Internships, Fellowships, AppFellows, and Volunteers
Highlander’s commitment to having Interns here is a political commitment. We believe that in order to support broad-based social justice movements for the long haul, we must continually involve new voices, especially those of young people. Intentional and hands-on work with interns is one way we further these political goals.
We also believe that what our movements for Progressive social change need is leaders who have had the opportunity to develop a wide variety of skills. Thus, the Highlander Education team is committed to modeling and sharing a vision of organizing that regards skills such as phone networking as highly as it does public speaking; which sees how you reach and treat people as being just as important as how many people you reach.
Our Internship Program brings interns to Highlander for six-month internships designed to help them learn the nuts and bolts of popular education and social justice work. Interns are drawn from our constituency groups, including young people, people of color, immigrants, and low-income whites. Internship openings vary from year to year; openings for paid internships will be posted when available.
We also have volunteers and students come to Highlander for practicums, independent studies, and volunteer work. Volunteers currently help with our library, our gardens, administrative support and educational programs.
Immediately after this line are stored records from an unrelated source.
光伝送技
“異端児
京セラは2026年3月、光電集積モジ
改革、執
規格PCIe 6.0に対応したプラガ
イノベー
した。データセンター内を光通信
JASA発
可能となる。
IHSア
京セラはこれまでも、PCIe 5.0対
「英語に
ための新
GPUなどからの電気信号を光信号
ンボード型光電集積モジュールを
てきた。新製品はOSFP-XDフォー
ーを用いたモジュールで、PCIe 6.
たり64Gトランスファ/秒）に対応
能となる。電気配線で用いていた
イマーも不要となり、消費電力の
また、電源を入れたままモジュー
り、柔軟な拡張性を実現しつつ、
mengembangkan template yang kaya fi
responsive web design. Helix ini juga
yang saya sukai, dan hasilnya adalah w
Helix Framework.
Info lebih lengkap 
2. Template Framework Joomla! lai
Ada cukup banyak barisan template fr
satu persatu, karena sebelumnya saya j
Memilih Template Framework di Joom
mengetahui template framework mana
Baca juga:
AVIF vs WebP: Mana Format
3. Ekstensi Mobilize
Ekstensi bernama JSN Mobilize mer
For more information, contact Susan Williams, swilliams at highlandercenter.org
With the support of the Greensboro Justice Fund, we have launched an annual fellowship program to provide educational experiences for Southern activists. We will recruit a new class of fellows for 2012-2013.
Appalachian Transition Fellowship Program (AppFellows)
The Appalachian Transition Fellowship is a year-long, full-time, paid program designed for 15 emerging community leaders who are committed to working in Central Appalachia for the economic transition of the region. Central Appalachia is defined as West Virginia, Southwest Virginia, Eastern Kentucky, Eastern Tennessee, Appalachian Ohio and Western North Carolina.
This program offers the opportunity to spend a year working within host communities to help foster cross-sector (education, nonprofit, for-profit, philanthropy, and government) partnerships, provide needed capacity to regional efforts, and build personal and professional skills. Through institutional placements, independently designed projects, training, and mentoring, the program gives emerging leaders and host organizations skills and networks needed to advance economic and social change in the region.
Central Appalachia is engaged in a period of economic transition. While the decline of previously stable industries such as coal and manufacturing bring significant economic instability, it also offers Appalachia the opportunity to focus on the long-term well-being of its people and its communities. This economic transition allows regionally-based industries to prosper while also protecting and supporting the environmental and social well-being of the region. The Appalachian Transition Fellowship (AppFellows) seeks to increase the connectivity and capacity of Appalachian institutions and leaders while building a collective analysis and seeding projects to change the systemic problems in our region leading to a just and sustainable Appalachian economy.